# spreaders



## stslawncare (Jun 8, 2000)

hey guys with winter approaching i have been thinking more and more about what im going to be doing, using, and how. well right now i have a scotts rotary spreader. how will this work for spreading salt? will it work at all? anyway to make it work? 

what would be ur top 5 choices for push salt spreaders? and maybe a round about price.


----------



## Chuck Smith (Dec 30, 1999)

AgriFab makes a push model that holds 80 pounds. Plastic hopper, nice wide spread pattern too. You can add a shield, to reduce the spread width. Pneumatic tires, and mine has served me well for over 5 years. Northern sells them for about $100.
Great for spreading fertilizer, and pelletized lime too.

Pics of it here:

http://www.snowplowing-contractors.com/hand_tools.html

~Chuck


----------



## BRL (Dec 21, 1999)

My favorite is my Spyker (can't remember the model # at the moment) Holds 100#'s, it's stainless, put the flaps that Chuck mentioned on it for doing walks, & it can do small parking lots if any of the big spreaders break or if its on a truck with no spreader. Was about $520.00. Of course the 50# $80.00 Earthway works just as fine for walks, they just rust a whole lot.


----------



## CT18fireman (Nov 30, 2000)

I use my lesco for doing walks and small areas. It rides in the truck that has no v-box. I find that is will even spread a mix of sand and salt if it is dry. I know that the driver has used it to do drives that he plows instead of calling for a v-box.


----------



## stslawncare (Jun 8, 2000)

its the traction that im worried about


----------



## BRL (Dec 21, 1999)

These are not heavy self-propelled spreaders we're talkiing about although we are talking about pnuematic tires. If that Scott's is the little cheapy with solid plastic tires, you won't have fun. Wear winter boots with good tread & make sure you're using a spreader with pnuematic tires, & your spreader traction will be fine.


----------



## plowjockey (Dec 3, 2000)

I have an Agri-Fab 125lb spreader that I pull behind my lawn tractor for driveways and sidewalks. I simply made up a small tire chain from light weight chain for the drive tire. It worked like a champ.

Bruce


----------



## WHITE=GREEN (Jan 14, 2001)

my favorite salt spreader for sidewalks is a new unit curtis just came out with that is designed to mount on the back of a john deere gator. i mounted it on the rear of my yamaha grizzly 4-wheeler along with a 54" plow. this is the lazy mans approach to sidewalk maintanance. i used to use the earthway stainless broadcast spreader for several years before this setup. do your self a favor, buy a stainless spreader or you will be buying another one next year, and the next, ...


----------



## 1759 (Nov 16, 2000)

Trust me on this one -- the best push type spreader is the Prize Lawn Big Foot HVO. This spreader was made for spreading rock salt. I would use this spreader before I would use a Meyer or similar mini spreader.

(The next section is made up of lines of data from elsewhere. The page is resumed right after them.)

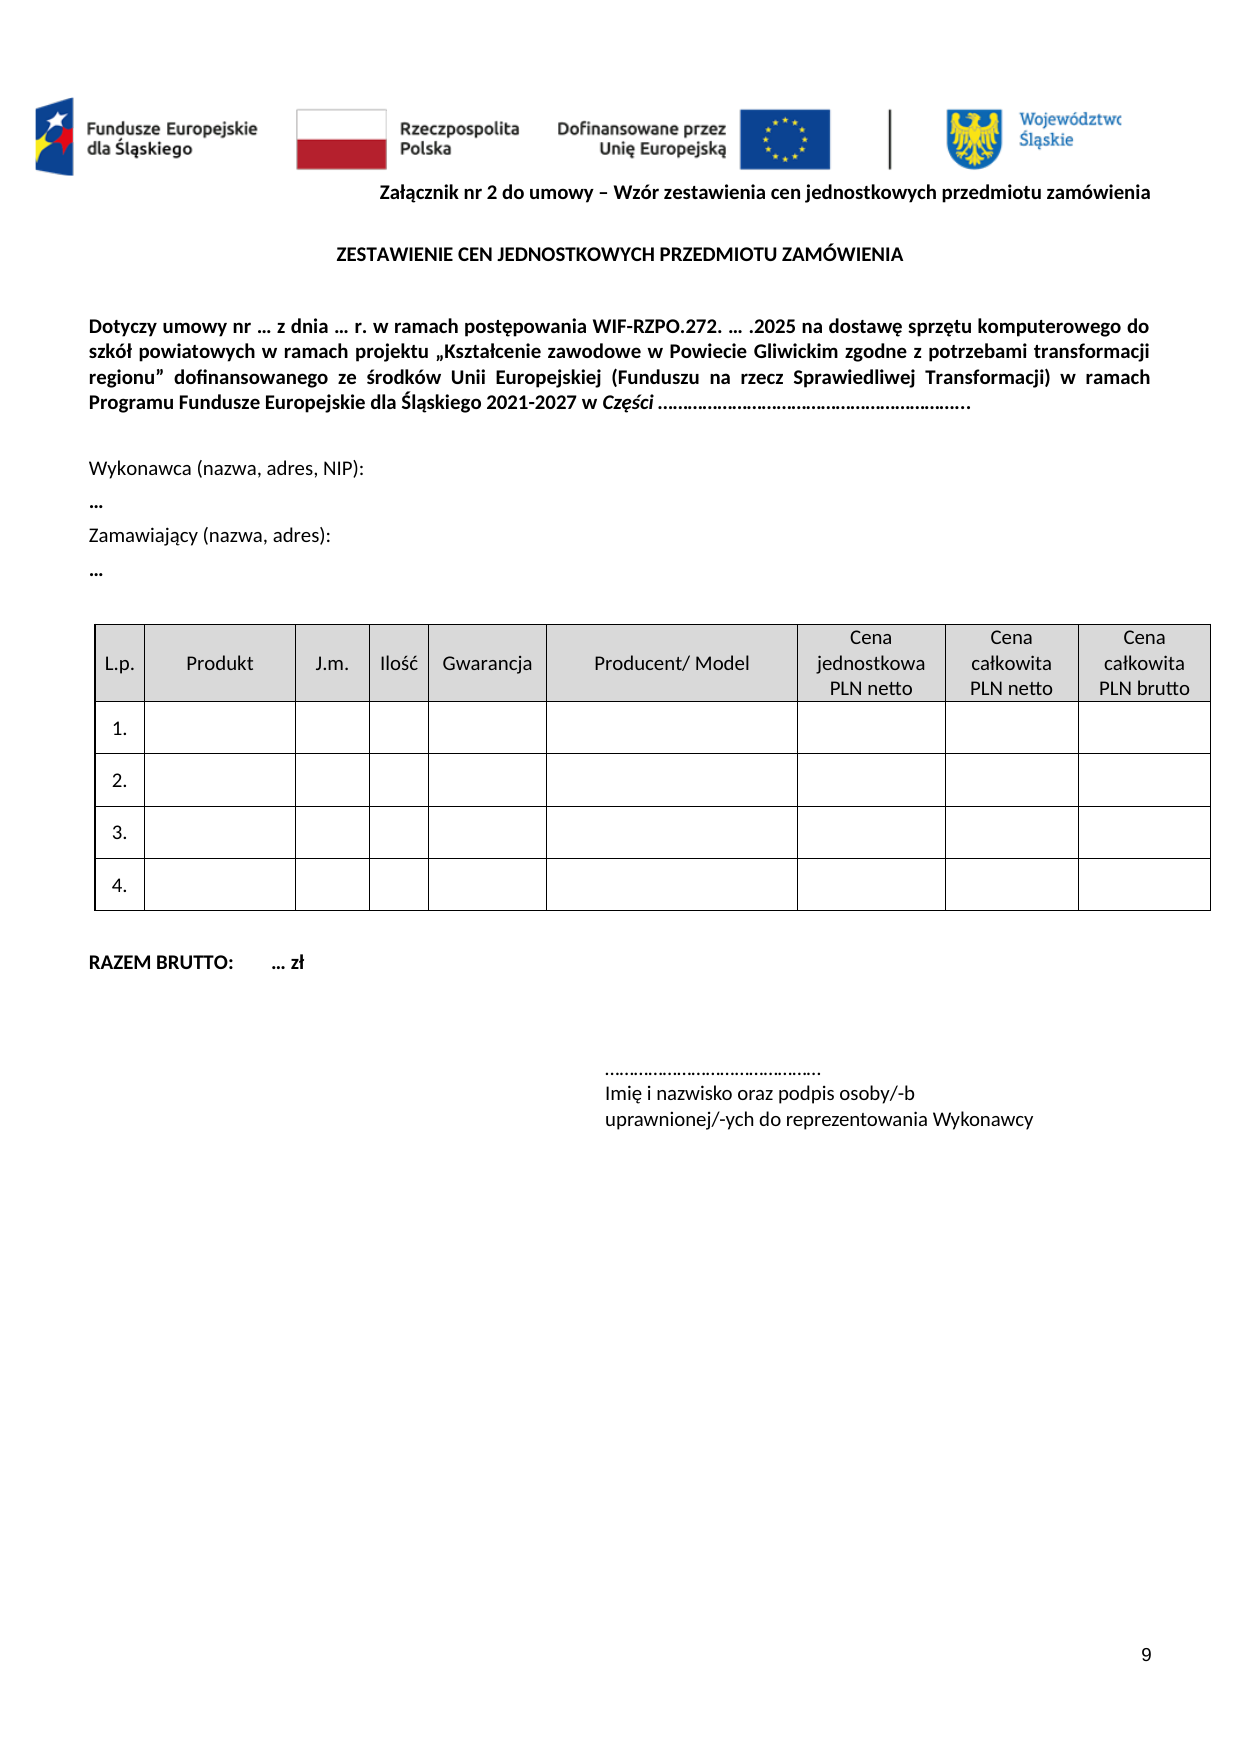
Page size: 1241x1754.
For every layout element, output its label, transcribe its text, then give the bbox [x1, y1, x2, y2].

table_cell [429, 859, 546, 910]
table_cell [946, 754, 1078, 806]
table_header Producent/ Model [547, 625, 797, 701]
table_cell [1079, 754, 1210, 806]
table_cell 3. [96, 807, 144, 858]
text ZESTAWIENIE CEN JEDNOSTKOWYCH PRZEDMIOTU ZAMÓWIENIA [89, 241, 1152, 267]
table_cell [547, 807, 797, 858]
table_cell [798, 859, 945, 910]
table_header Produkt [145, 625, 295, 701]
text RAZEM BRUTTO: … zł [89, 949, 1152, 975]
table_cell 1. [96, 702, 144, 753]
table_header Cena całkowita PLN brutto [1079, 625, 1210, 701]
text Załącznik nr 2 do umowy – Wzór zestawienia cen jednostkowych przedmiotu zamówienia [89, 103, 1152, 233]
table_cell [370, 807, 428, 858]
table_cell [296, 754, 369, 806]
table_header Cena jednostkowa PLN netto [798, 625, 945, 701]
table_cell [547, 702, 797, 753]
table_header Cena całkowita PLN netto [946, 625, 1078, 701]
table_cell [946, 702, 1078, 753]
table_cell [547, 859, 797, 910]
table_cell [798, 702, 945, 753]
table_cell [145, 859, 295, 910]
table_cell [296, 702, 369, 753]
table_cell [946, 807, 1078, 858]
table_header L.p. [96, 625, 144, 701]
table_cell [370, 859, 428, 910]
table_cell [798, 807, 945, 858]
table_cell [1079, 807, 1210, 858]
table_header Gwarancja [429, 625, 546, 701]
table_cell [429, 754, 546, 806]
picture [33, 97, 1121, 175]
text … [89, 556, 1152, 581]
subtitle Dotyczy umowy nr … z dnia … r. w ramach postępowania WIF-RZPO.272. … .2025 na dostawę sprzętu komputerowego do szkół powiatowych w ramach projektu „Kształcenie zawodowe w Powiecie Gliwickim zgodne z potrzebami transformacji regionu” dofinansowanego ze środków Unii Europejskiej (Funduszu na rzecz Sprawiedliwej Transformacji) w ramach Programu Fundusze Europejskie dla Śląskiego 2021-2027 w Części ……………………………………………………... [89, 313, 1152, 415]
table_cell [370, 754, 428, 806]
table_header J.m. [296, 625, 369, 701]
text Wykonawca (nazwa, adres, NIP): [89, 455, 1152, 480]
text uprawnionej/-ych do reprezentowania Wykonawcy [89, 1106, 1140, 1131]
text Zamawiający (nazwa, adres): [89, 522, 1152, 548]
table_cell [1079, 702, 1210, 753]
table_cell [296, 859, 369, 910]
table_cell 4. [96, 859, 144, 910]
table_cell [798, 754, 945, 806]
table_cell [296, 807, 369, 858]
table_cell [145, 754, 295, 806]
table_cell [547, 754, 797, 806]
table_cell [946, 859, 1078, 910]
table_cell [429, 702, 546, 753]
table_cell 2. [96, 754, 144, 806]
table_cell [370, 702, 428, 753]
text … [89, 488, 1152, 514]
table_cell [1079, 859, 1210, 910]
table_cell [429, 807, 546, 858]
table_header Ilość [370, 625, 428, 701]
table_cell [145, 702, 295, 753]
table_cell [145, 807, 295, 858]
text ……………………………………… Imię i nazwisko oraz podpis osoby/-b [89, 1055, 1140, 1106]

It holds at least 100 lbs. of salt (bagged or bulk) and walking at a fast pace will evenly spread rock salt in a 25 foot wide pattern.

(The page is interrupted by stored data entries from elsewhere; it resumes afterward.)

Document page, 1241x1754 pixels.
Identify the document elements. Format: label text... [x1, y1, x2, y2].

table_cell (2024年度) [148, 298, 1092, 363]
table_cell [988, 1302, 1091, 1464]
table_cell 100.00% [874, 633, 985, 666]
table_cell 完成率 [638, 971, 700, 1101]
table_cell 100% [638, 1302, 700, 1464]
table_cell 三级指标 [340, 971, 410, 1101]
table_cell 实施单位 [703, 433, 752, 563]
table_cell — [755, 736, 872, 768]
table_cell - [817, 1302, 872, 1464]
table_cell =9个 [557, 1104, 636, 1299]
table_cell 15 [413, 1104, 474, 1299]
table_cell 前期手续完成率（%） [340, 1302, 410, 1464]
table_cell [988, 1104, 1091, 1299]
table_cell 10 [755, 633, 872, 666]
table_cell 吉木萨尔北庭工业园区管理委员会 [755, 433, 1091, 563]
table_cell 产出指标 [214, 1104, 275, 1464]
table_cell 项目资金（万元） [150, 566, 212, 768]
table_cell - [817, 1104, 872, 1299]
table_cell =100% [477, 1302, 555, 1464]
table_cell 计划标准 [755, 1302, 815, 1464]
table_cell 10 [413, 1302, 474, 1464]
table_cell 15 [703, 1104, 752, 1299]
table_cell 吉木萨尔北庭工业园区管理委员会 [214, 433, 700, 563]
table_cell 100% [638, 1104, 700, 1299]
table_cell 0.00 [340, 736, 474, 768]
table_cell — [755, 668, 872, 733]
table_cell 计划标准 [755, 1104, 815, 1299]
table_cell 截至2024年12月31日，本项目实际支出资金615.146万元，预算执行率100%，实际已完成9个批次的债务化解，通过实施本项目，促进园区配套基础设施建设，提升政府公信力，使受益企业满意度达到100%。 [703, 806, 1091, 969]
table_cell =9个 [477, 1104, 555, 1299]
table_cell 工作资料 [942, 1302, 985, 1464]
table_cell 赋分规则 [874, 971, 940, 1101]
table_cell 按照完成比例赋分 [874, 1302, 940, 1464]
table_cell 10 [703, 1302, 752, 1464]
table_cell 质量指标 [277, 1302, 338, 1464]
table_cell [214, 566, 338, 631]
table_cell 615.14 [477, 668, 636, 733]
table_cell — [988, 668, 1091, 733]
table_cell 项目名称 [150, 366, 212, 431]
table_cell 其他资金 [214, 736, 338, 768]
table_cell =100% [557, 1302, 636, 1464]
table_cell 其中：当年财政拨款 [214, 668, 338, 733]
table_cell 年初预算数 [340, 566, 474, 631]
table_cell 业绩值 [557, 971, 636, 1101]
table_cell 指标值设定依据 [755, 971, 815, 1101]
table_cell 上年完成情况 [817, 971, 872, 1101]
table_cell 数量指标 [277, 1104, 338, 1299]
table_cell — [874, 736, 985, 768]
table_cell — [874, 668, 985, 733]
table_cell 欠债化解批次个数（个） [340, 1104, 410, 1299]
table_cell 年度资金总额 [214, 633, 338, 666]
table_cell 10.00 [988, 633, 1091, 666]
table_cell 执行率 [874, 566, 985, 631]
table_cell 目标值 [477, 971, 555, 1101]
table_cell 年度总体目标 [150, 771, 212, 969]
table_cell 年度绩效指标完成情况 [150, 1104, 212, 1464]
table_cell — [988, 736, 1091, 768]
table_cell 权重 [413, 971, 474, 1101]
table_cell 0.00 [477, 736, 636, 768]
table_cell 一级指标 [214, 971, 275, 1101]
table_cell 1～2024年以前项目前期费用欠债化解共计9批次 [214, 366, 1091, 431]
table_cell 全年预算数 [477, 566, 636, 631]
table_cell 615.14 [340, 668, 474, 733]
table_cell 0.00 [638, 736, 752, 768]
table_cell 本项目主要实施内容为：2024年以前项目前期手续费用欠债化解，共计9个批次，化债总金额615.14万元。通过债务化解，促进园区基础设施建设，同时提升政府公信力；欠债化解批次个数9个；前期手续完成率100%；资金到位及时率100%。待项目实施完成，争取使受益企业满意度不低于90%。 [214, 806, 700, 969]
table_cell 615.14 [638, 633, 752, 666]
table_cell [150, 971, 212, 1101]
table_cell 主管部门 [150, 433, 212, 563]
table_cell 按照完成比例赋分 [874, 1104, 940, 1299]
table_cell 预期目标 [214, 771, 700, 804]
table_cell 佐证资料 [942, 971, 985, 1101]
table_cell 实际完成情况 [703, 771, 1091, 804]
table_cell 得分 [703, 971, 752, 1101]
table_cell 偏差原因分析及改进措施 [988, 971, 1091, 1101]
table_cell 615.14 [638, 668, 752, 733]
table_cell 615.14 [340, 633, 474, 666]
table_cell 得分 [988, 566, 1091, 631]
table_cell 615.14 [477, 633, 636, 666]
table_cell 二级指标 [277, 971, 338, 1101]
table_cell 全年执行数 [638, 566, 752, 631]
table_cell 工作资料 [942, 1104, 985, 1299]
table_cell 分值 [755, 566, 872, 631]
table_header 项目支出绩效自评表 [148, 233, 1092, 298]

the only problem I have with it is the agitator pin keep breaking. I just kept a handful in the truck. The other drawback for some folks is the price, about $400.


----------



## Armor (Oct 27, 2001)

I used a Scott's all last winter. It broke. First the orange hub caps fell off, then it kept getting stuck in the plastic gear box, the wheels jammed, and the cables broke. And i'll be honest that was with TLC. I brought it back to Ace hardware and got a new one so I'm gonna use it again til it brakes but then I' going to buy a Lesco.


----------